O Conedh-MG, solicitado pelo Conselho Estadual de Defesa dos Direitos Humanos, reuniu dados de 643 mortes de indivíduos privados de liberdade. O relatório aponta divergências entre o total e a soma por unidade para 2024 e 2025, com totais estimados entre 275 e 277 mortes em 2024 e entre 310 e 312 em 2025. Em 2026, até 15 de março, o total chegou a 56 óbitos.

Ao considerar apenas as mortes dentro das unidades prisionais, 2024 fechou com 114 óbitos físicos dentro, 2025 com 147, e 2026, até 15 de março, com 30. No total, somando também as mortes fora das unidades, 2024 computou 275-277, 2025 chegou a 310-312 e 2026 soma 56 até a data. Em termos de cenário, 291 óbitos ocorreram dentro das unidades até o momento descrito.

A situação do sistema prisional mineiro é descrita como crítica. Sindicatos e especialistas destacam superlotação, déficit de profissionais e infraestrutura precária em 166 unidades sob a gestão da Secretaria de Justiça e Segurança Pública. Hoje, cerca de 72 mil detentos estão sob custódia do Estado, aumentando a pressão sobre equipes e estruturas.

“Como o indivíduo está sob a custódia do Estado, se o preso sofrer algum dano, agressão ou falecer enquanto estiver fora da unidade prisional, o Poder Público pode ser responsabilizado por omissão se ficar provado que falhou na fiscalização ou na garantia de seus direitos”, afirma Robson Sávio Reis Souza, presidente do Conedh-MG.

O Conselho destaca a gravidade da crise, citando ainda que, em 2025, Minas concentrou cerca de 83% das denúncias recebidas pelo Conedh-MG, entre 1.161 ocorrências. Desse total, 968 referiram-se a violações dentro de presídios. Tortura e maus-tratos somaram 474 atendimentos; seguidos por questões de saúde (141), abuso de poder (72), falhas em equipamentos de segurança humana (65) e alimentação inadequada (46).

As denúncias chegam ao Conedh-MG para encaminhamentos também ao Mecanismo Nacional de Prevenção e Combate à Tortura (MNPCT), ao Ministério Público, a promotores, juízes e ao Depen-MG. O Conedh ressalta que Minas ainda não dispõe de um mecanismo estadual específico para a tortura, o que dificulta a fiscalização.

Entre os problemas relatados estão medicamentos vencidos, insumos sem refrigeração e condições de higiene precárias. Um relatório divulgado pela ALMG aponta ainda que a Penitenciária Feminina Estevão Pinto sofre com precariedade nos kits de higiene para detentas.

Os cinco presídios com maior número de denúncias em MG foram: Antônio Dutra Ladeira (Ribeirão das Neves) 233; Ceresp Gameleira (BH) 146; Nelson Hungria (Contagem) 98; Montes Claros 50; Francisco Sá 42.

O Plano Pena Justa é criticado pela instituição devido à falta de diagnóstico atualizado, previsão financeira e participação da sociedade civil.
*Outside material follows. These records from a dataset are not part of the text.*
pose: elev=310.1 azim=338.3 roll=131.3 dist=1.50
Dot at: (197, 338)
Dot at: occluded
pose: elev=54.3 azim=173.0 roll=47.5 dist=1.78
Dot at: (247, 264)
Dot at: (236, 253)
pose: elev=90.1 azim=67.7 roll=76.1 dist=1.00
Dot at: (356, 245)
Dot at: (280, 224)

O documento aponta déficit prisional de 25.442 vagas em julho de 2025 e estimativa de mais de R$ 2,5 bilhões para suprir a demanda. O Conedh-MG afirma ter ficado com dúvidas sobre a exequibilidade do plano, diante da realidade degradante descrita no sistema.
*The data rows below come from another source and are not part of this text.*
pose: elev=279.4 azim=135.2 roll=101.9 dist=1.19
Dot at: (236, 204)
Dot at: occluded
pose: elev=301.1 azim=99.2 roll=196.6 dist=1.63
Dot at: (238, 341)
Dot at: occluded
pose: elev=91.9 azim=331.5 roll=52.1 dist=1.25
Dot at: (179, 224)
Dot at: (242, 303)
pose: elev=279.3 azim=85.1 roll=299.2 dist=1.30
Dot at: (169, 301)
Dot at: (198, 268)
Encaminhamentos são feitos com base nas respostas recebidas, com reuniões entre os membros do conselho e ações visando a encaminhar casos às autoridades competentes. O Conedh-MG frisa que pode realizar visitas e verificações para avançar na solução das situações denunciadas.

O MNPCT, parte do Sistema Nacional de Prevenção e Combate à Tortura, reúne 11 peritos independentes com acesso a unidades de privação de liberdade. A equipe atua para monitorar abusos e orientar medidas de melhoria, em conjunto com o Ministério Público e os órgãos de correção do sistema prisional.